Solo Project at Untitled Miami

December 3 – 8, 2019

Richard Dupont solo project at Untitled Miami 2019

Press Release

Richard Dupont will be the subject of a solo project at Untitled Miami 2019. Drawing from aspects of classical and archaic as well as Modernist art, Dupont’s artistic practice was pioneering in its prescient foreshadowing of the transformational impact of digital technology on 21st Century life and culture. Beginning in 2002, Dupont made use of 3D body scanning to create “performance sculptures”, large scale replicas of his body, which were digitally manipulated using CAD software to achieve spatial and perceptual illusions. A focus on the then-emerging technology of biometric surveillance informed much of his early work. In a 2015 review,  New York Times critic Martha Schwendener wrote, “..every era needs its representations of the human figure, and Mr. Dupont’s sculptures aptly demonstrate how scanning, surveillance and imaging technology shape our conceptions of humanity today.”

Dupont’s recent works extend his earlier concerns into a wider historical context. Biometric technologies find their roots in the systems of anthropometry and criminology developed in the late 19th Century. Badende takes as its point of reference Wilhelm Lehmbruck’s Badende of 1905. A sculptural trope utilized by a number of artists at the turn of the century, Dupont was drawn to this particular bather because of its dynamic and anti-statuesque pose. A live model was digitally scanned while posing, and this scan data was slowly altered over many months of drawing and digital manipulations. The deceptively subtle manipulations are, in actuality, extensive, and push the form towards the architectonic and abstract. Traditional lost wax casting was used to realize the virtual shape in bronze. A matte black patina emphasizes the flow of space through and around the sculpture.

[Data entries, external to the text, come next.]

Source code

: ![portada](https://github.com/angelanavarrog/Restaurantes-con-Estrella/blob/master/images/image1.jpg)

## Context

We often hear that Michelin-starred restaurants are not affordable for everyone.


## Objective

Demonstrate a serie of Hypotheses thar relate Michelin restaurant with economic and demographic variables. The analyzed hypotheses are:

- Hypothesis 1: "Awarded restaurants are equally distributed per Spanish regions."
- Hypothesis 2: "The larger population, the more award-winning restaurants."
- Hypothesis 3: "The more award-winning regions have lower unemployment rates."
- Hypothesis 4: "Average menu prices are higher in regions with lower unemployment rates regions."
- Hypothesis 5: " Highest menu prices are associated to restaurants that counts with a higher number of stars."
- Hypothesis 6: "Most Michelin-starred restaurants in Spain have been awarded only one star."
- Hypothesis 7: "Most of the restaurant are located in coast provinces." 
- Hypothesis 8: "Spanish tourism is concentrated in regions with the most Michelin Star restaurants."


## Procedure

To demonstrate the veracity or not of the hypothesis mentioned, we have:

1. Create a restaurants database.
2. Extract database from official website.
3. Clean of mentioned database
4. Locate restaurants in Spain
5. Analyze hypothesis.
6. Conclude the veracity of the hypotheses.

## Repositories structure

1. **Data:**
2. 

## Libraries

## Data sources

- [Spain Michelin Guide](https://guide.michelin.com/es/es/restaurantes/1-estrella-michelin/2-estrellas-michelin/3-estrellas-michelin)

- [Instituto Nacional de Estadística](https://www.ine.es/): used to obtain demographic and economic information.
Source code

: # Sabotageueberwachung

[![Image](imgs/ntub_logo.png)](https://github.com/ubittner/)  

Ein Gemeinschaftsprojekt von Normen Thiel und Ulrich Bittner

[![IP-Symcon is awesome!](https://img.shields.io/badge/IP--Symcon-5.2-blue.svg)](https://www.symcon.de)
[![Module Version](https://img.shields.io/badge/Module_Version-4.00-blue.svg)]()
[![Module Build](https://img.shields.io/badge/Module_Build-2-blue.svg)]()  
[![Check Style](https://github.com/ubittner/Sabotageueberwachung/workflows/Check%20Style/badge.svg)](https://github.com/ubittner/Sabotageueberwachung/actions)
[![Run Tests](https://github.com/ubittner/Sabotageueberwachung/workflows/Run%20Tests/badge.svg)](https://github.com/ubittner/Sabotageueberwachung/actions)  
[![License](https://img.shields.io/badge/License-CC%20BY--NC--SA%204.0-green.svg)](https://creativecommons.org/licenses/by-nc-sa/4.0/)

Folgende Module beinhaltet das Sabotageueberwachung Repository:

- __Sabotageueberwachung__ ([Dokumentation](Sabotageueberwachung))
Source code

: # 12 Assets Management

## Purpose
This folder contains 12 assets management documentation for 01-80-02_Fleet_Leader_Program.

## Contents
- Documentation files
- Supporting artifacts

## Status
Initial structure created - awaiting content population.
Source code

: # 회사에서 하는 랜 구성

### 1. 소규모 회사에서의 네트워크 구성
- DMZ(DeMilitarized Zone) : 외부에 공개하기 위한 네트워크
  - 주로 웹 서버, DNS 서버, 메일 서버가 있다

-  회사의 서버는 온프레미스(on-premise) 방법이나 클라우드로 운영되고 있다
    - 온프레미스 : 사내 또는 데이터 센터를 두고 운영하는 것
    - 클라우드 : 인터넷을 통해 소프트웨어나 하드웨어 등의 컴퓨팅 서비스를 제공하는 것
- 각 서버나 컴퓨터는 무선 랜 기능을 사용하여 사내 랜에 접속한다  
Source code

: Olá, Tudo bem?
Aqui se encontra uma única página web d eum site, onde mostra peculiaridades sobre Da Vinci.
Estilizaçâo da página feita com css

Degraded Scan is the result of a series of sculptural iterations that began with Dupont sitting for a “life mask”. This sculptural replica of the artist’s head was then digitally scanned and milled out of foam. The foam head then received a coat of silicone rubber, which was subsequently peeled off to form a loose “skin”. This skin was allowed to fall onto the floor as a formless and open “container”. Expanding foam was poured into this and randomly inhabited the “skin”. After hardening, the foam was molded and cast in bronze. The sequence of these operations was not pre-conceived, and brings to mind Jasper Johns’ dictum, “Take and object. Do something to it. Do something else to it.” For Dupont, process allows for a sculpture to develop organically, and to find its own direction, often apart from an original intention.